UK study found a similar effect for when junior doctors start – first Wednesday in August:
http://www.plosone.org/article/info%3Adoi%2F10.1371%2Fjournal.pone.0007103

They found differences for emergency admissions but not for things like malignancy.

One of the things is that the rotation system means that the new doctors are likely in new hospitals, and it could be that the cause is not lack of competence but lack of familiarity with equipment and routines which leads to mistakes. I don’t know how interns go round in the USA and whether this could be a factor?

Here’s another possibility: It takes time for new residents to learn how to interact with supervising doctors and with nurses – who to listen to, who tends to possibly make mistakes and bears careful watching, how to suggest a different course without bruising egos.

Anecdote: My 91-year-old dad’s pacemaker replacement site became infected.

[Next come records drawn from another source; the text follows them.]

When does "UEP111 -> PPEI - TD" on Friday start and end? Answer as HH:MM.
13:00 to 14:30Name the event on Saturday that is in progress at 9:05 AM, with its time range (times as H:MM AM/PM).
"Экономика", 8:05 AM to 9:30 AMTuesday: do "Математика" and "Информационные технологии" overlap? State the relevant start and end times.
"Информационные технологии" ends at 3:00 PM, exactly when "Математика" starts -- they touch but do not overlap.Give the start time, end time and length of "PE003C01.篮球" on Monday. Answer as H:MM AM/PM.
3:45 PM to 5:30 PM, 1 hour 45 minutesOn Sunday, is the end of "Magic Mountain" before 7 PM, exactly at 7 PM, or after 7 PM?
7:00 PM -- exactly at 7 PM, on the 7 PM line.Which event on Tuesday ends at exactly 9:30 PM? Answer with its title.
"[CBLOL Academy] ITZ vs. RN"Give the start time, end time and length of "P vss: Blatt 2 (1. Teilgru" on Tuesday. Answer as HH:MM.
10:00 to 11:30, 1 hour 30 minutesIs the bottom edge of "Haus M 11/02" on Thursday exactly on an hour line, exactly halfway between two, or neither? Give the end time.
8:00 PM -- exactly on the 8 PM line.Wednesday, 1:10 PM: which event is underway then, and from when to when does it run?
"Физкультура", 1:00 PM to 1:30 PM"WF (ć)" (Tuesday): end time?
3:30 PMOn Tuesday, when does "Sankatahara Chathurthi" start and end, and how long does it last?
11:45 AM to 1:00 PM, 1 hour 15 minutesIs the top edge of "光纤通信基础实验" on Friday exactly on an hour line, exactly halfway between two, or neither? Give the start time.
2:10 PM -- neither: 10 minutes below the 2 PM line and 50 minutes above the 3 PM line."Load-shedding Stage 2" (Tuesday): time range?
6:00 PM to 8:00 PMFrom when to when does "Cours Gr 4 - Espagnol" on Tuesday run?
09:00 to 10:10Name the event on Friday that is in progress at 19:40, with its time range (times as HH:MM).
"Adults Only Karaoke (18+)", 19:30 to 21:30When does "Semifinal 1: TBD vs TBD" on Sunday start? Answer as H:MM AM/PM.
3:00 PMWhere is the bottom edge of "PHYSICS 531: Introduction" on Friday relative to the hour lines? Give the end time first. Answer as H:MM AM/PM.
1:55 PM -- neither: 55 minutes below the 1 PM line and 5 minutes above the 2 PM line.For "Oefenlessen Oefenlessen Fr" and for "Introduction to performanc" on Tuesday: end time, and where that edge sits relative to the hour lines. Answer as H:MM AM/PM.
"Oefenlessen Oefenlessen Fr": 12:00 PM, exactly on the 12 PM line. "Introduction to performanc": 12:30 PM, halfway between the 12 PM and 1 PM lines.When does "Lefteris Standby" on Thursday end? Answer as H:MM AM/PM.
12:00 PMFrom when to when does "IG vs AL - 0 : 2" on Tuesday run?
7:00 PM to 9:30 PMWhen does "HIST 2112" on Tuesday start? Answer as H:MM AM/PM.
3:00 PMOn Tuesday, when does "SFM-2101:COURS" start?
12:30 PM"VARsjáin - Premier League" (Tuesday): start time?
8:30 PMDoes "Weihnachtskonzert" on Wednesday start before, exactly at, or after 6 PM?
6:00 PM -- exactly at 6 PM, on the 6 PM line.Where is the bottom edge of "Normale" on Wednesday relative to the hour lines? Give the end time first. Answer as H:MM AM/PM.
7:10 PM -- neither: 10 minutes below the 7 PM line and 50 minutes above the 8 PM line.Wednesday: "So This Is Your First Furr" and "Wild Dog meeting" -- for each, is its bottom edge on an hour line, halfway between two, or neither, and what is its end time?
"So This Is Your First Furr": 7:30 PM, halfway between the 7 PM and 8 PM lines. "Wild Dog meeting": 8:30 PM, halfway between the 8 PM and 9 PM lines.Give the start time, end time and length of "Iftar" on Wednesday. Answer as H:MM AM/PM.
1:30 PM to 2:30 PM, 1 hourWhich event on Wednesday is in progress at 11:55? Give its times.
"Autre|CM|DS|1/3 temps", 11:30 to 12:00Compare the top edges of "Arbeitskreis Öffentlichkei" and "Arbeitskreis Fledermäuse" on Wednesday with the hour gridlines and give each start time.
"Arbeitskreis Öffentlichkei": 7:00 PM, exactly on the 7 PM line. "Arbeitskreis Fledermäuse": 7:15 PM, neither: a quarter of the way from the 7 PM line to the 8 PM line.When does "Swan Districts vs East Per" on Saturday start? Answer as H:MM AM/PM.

The head of infectious diseases at the hospital prescribed Vancomycin. Now that’s a great thing to try to knock out a serious infection, except in someone on a heavy dose of warfarin (Coumadin), as my father was (which of course is not at all unusual in folks with cardio problems). The resulting intestinal bleeding very nearly killed my father within days (he passed away a couple of months later, after a total of 5 discharges and readmissions following on the pacemaker infection). The ER doc told me several times that if my dad had arrived at the ER 5 minutes later he would certainly have died, and in fact the ER and ICU docs were quite surprised that he survived.

The ICU doc told me and my sister quite directly the Vancomycin/warfarin thing was a mistake, accompanying that with an expression that kind of implied an eye-roll.

Now this happened in January, so what does it possibly have to do with the “July effect”? Well, during my enforced familiarity with hospitals, I’ve gained the impression that those who see patients least often (the supervising docs) can sometimes make decisions that are problematic, especially in the environment of polypharmacy that affects many people with chronic conditions, or suites of them, and that those who see patients most often (residents, nurses) can catch the potential problems and intercede. Perhaps freshly minted residents are less able/willing to do that?

Good post.

My July rotation as an intern was NICU. When I walked in that morning, the nurses came to me and the other intern and said, “Don’t fucking kill my babies.” I responded, “I wasn’t planning on it. Nice to meet you.” But I got the message. NICU nurses are not known to be warm and fuzzy, but they are very good at what they do. There wasn’t one time I ordered a medication that it wasn’t checked by the nurses first before it went to pharmacy or they went to get the meds (no pixis in those days!).

Funny, the other intern lasted a week, then quit the pediatric residency program.

There is a link in this post to “Epiwonk.” My work compuer will not allow me to link to this site; it is identified as a “malicious” site. Apparently this means it is “untested” by security. Does anyone know anything about this site? It looks interesting. I can call the information services to override if I can tell them a good reason to. Pleae advise if you happen to have an answer.